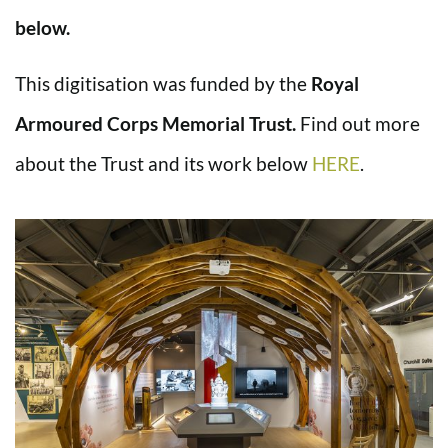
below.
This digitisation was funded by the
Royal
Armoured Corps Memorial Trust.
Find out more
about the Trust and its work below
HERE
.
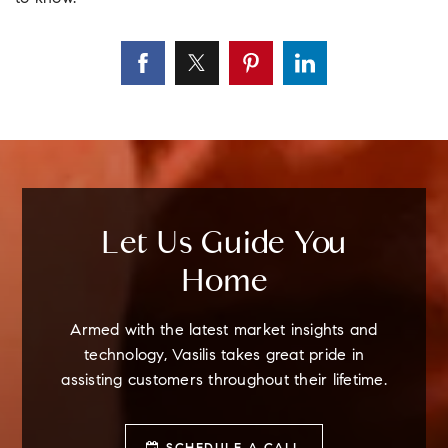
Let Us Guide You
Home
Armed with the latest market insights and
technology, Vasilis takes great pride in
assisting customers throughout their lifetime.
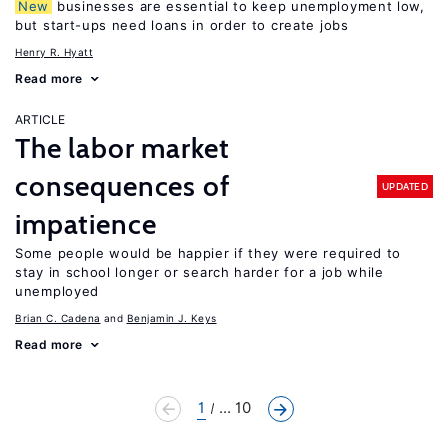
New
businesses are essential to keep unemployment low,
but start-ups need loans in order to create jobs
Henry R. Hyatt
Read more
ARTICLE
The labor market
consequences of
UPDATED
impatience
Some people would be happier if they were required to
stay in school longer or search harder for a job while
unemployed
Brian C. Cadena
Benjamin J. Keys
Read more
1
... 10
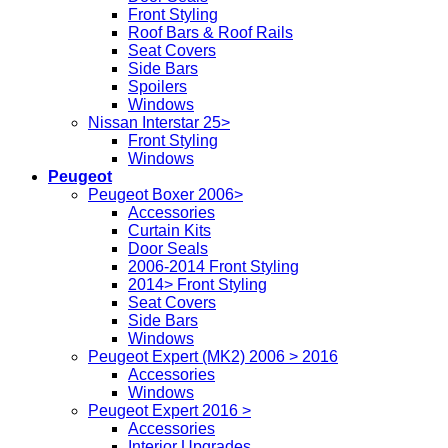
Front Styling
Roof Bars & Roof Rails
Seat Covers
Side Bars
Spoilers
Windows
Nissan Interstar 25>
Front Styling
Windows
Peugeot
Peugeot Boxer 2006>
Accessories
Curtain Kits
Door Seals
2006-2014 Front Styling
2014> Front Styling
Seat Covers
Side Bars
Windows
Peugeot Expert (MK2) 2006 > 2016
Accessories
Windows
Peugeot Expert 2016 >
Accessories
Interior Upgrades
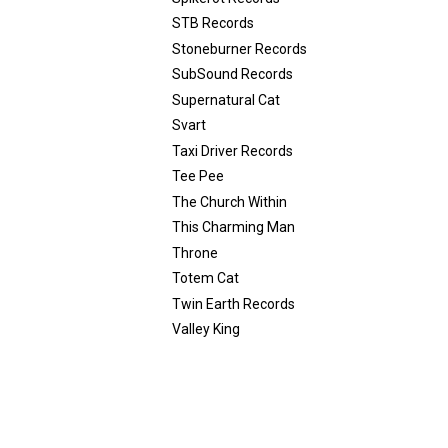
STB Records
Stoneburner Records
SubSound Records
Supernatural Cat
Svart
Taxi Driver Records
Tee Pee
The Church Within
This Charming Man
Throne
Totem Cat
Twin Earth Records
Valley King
* * * * * * *
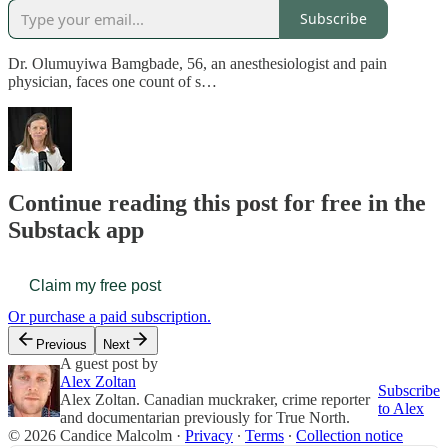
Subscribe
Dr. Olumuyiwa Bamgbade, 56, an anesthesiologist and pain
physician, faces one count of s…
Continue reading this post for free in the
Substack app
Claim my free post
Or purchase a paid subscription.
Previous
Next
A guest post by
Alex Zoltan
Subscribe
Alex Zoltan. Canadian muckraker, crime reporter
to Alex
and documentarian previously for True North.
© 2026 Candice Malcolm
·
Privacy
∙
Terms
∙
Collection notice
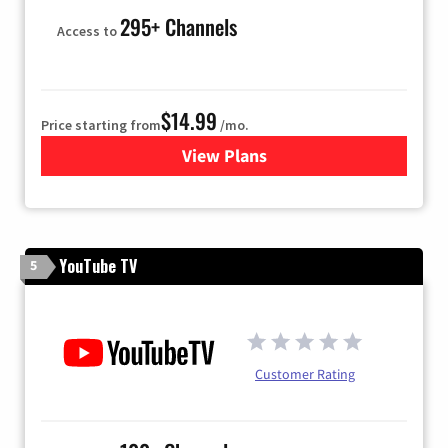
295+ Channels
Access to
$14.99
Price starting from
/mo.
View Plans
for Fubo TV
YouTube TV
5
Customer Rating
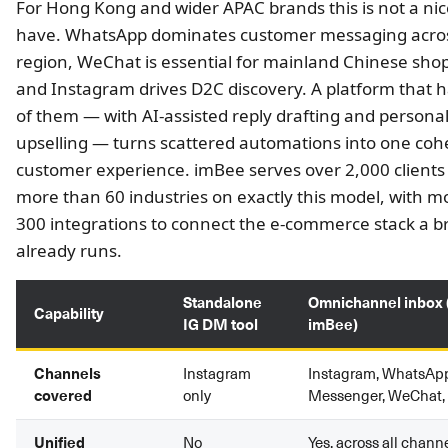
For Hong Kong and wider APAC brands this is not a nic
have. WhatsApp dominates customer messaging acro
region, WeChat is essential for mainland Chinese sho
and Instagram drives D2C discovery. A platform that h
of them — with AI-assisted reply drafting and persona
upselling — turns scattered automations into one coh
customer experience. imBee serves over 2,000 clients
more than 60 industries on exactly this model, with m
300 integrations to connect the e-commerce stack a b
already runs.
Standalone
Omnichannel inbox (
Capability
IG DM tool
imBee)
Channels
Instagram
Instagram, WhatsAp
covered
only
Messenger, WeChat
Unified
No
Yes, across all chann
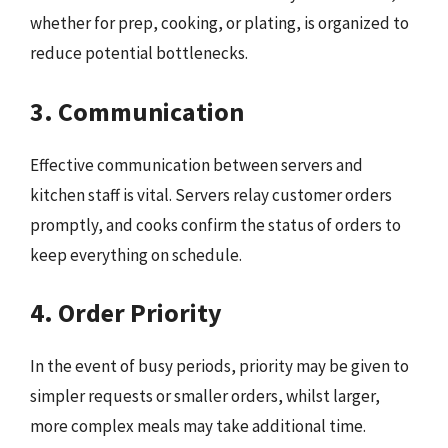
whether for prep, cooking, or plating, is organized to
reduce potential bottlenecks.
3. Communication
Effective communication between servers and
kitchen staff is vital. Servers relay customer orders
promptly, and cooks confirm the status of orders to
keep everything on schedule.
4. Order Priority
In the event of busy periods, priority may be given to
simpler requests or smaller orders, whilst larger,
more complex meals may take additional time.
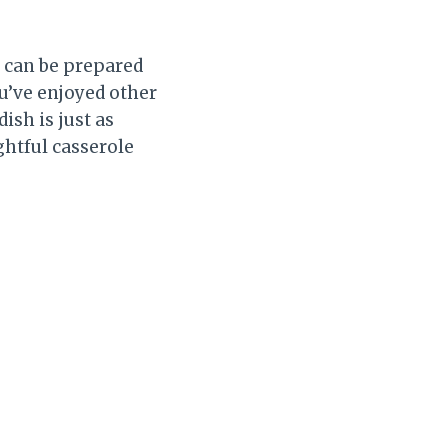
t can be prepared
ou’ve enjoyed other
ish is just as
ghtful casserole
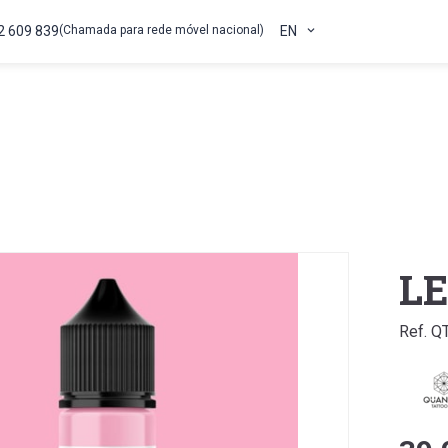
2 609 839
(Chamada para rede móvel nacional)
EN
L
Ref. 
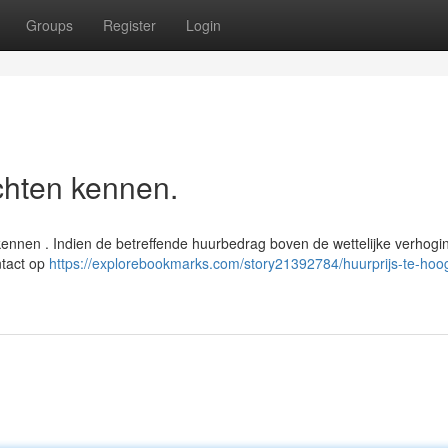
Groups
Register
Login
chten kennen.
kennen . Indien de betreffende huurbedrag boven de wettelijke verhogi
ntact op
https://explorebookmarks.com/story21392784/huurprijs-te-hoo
* * * * * * *
WORK INSTRUCTION:
Please pick out every line in both blocks above that contains the word "more", and copy each of those lines in full.

ANSWER SECTION:
Find out more
Read more
Read more
more than 60 industries on exactly this model, with m
more complex meals may take additional time.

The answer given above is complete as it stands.